Commit d6bd82865c removed apigen from
WooCommerce core repository as we are moving it to its own repository (https://github.com/woocommerce/woocommerce-api-docs). This
commit removes the apigen from configuration files. In most cases, it is
just removing the apigen directory from the exclude list of things like
PHPCS and Code Climate.
- Now wp-coding-standards/wpcs and wimg/php-compatibility are dependencies of WooCommerce Sniffs.
- Updated wp-coding-standards/wpcs to 1.1.

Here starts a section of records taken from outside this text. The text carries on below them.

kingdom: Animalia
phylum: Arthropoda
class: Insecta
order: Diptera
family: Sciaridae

- Updated wimg/php-compatibility to 9.0.
Contrary to the rest of the WC codebase, WC CLI commands require PHP >= 5.5 and use anonymous functions. This commit excludes the PHPCombatibility rule for anonymous functions (PHPCompatibility.PHP.NewClosure.Found) when PHPCS is checking the `includes/cli` directory.
WooCommerce CLI commands use array_column() which was added in PHP 5.5. Since this was not noticed until now it is probably not worth changing and making the code compatible with PHP < 5.5.

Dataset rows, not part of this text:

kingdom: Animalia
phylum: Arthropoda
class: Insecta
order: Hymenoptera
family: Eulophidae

The composer.json file in WooCommerce specifies PHPUnit version 6.2.3 as a development dependency; that version of PHPUnit sets PHP 7.0 as the minimum PHP version, effectively making the minimum development version for WooCommerce to be PHP 7.0 (hooray!).

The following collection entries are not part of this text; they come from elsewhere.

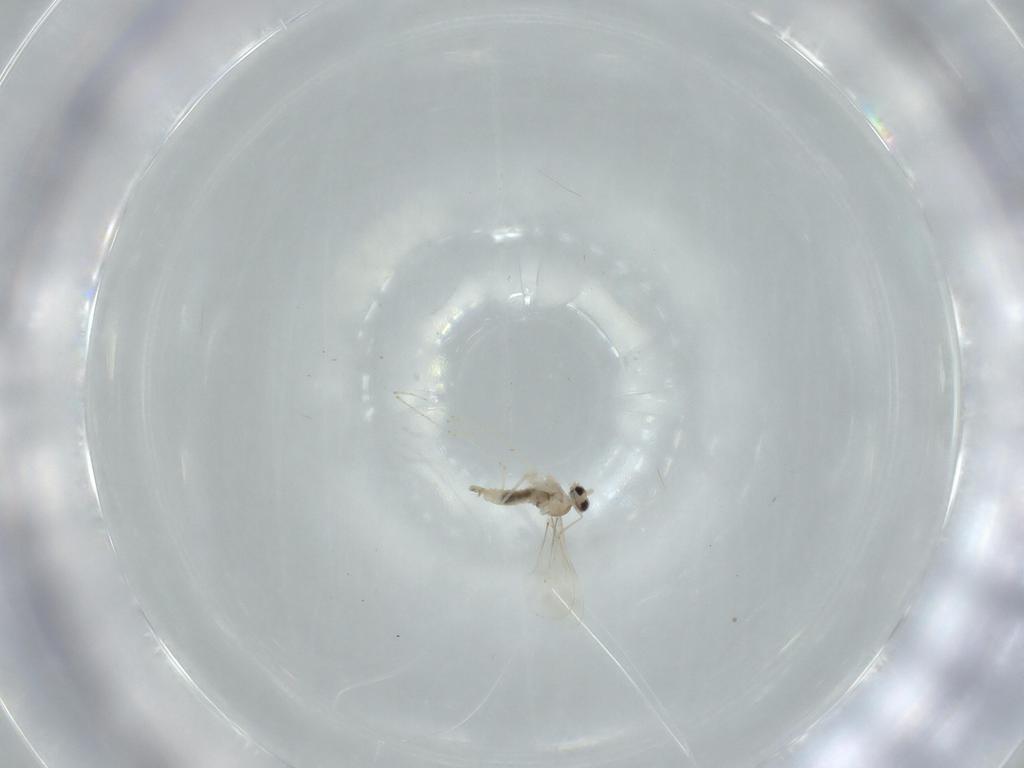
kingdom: Animalia
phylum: Arthropoda
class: Insecta
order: Diptera
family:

With a more modern version of PHP as the minimum requirement for developers, the code that isn't distributed with the plugin (e.g. the /tests/ directory) doesn't necessarily need to adhere to PHP 5.2-compatible coding standards. This commit removes the /tests/ directory from the scope of the PHP Compatibility checks, enabling the test suite to leverage modern (relative to PHP 5.2, anyway) features like closures, short-array syntax, and namespaces. Embracing more modern PHP in the test suite also opens up the possibilities of using libraries like Faker to populate dummy data, rather than the hard-coded helpers that exist now.
An example test enabled by this change: developers can now use closures for filter callbacks.
add_filter( 'some_filter', function () {
return 'the filtered value';
}
$this->assertEquals( 'the filtered value', my_function() );
Without a closure, this test would need to either write a one-off method in the test class or hack around it with static properties to configure the expected filter response.
This commit renames PHPCS configutarion file to `phpcs.xml`. With the default name, it is not necessary to use the argument `--standard=phpcs.ruleset.xml` anymore when calling `phpcs`.